Der Absender der E-Mail, die fragliche Zustände in der oberösterreichischen Kaserne beschrieben werden, gibt an, ein betrunkener Offizier habe seine Lebensgefährtin durch die Kaserne geprügelt. Aus Bundesheer-Kreisen war dazu lediglich zu erfahren, dass in dem Fall eine polizeiliche Anzeige gegen den Mann vorliege. Das Gericht müsse nun über das weitere Vorgehen entscheiden.

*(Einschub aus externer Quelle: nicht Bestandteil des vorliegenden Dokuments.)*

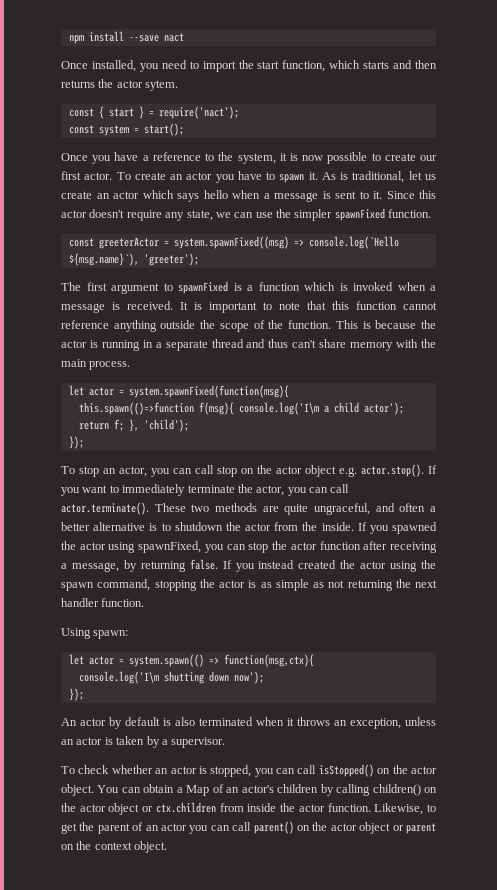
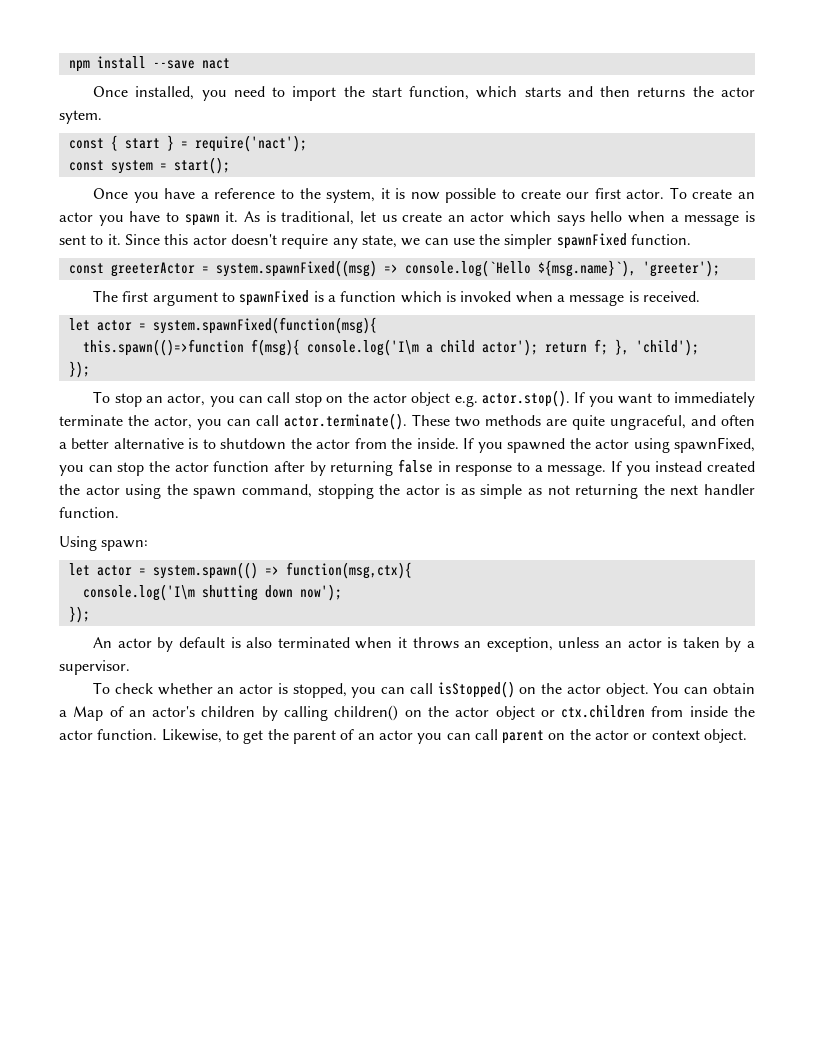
[180,301,437,313] [61,320,436,332] [61,339,436,351] [61,359,131,370] It is important to note that this function cannot reference anything outside the scope of the function. This is because the actor is running in a separate thread and thus can't share memory with the main process. -> (700, 296) none
[390,542,437,553] [61,559,218,572] receiving a message, by returning false. -> [309,459,607,476] by returning false in response to a message.
[253,821,436,834] [61,841,92,850] parent() on the actor object or parent on the -> [502,729,648,744] parent on the actor or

E-Mail beschreibt unbeschreibliche Zustände
Ein Offizier soll außerdem unerlaubt mit einem Heeresfahrzeug samt Chauffeur nach Kärnten und weiter nach Italien gefahren sein, um dort an einem Fest teilzunehmen und betrunken selbst das Auto gelenkt haben. Inoffiziell hieß es dazu, dass der Offizier auf dem Rückweg von einer Dienstreise nach Italien mit dem Heeresfahrzeug nicht den erlaubten Weg über den Brenner, sondern über Kärnten genommen habe. Ein Disziplinarverfahren wurde eingeleitet.
Zudem soll es für die Ausbildung der Rekruten in der Kaserne Hörsching laut E-Mail zu wenig Personal geben. Die Ausbildungsgruppen sollen bis zu 50 Mann stark sein. Drei der Ausbildner seien gar keine Ausbildner. Dieser Mangel soll inzwischen abgestellt worden sein.
Untersuchungskommission soll berichten
Das Bundesheer stellte fest, dass nach dem Bekanntwerden der Vorwürfe eine Untersuchungskommission des Kommandos in Salzburg eingesetzt wurde. Diese führe Erhebungen und werte die Ergebnisse aus. Ein Bericht soll Ende der kommenden Woche im Ministerium vorliegen.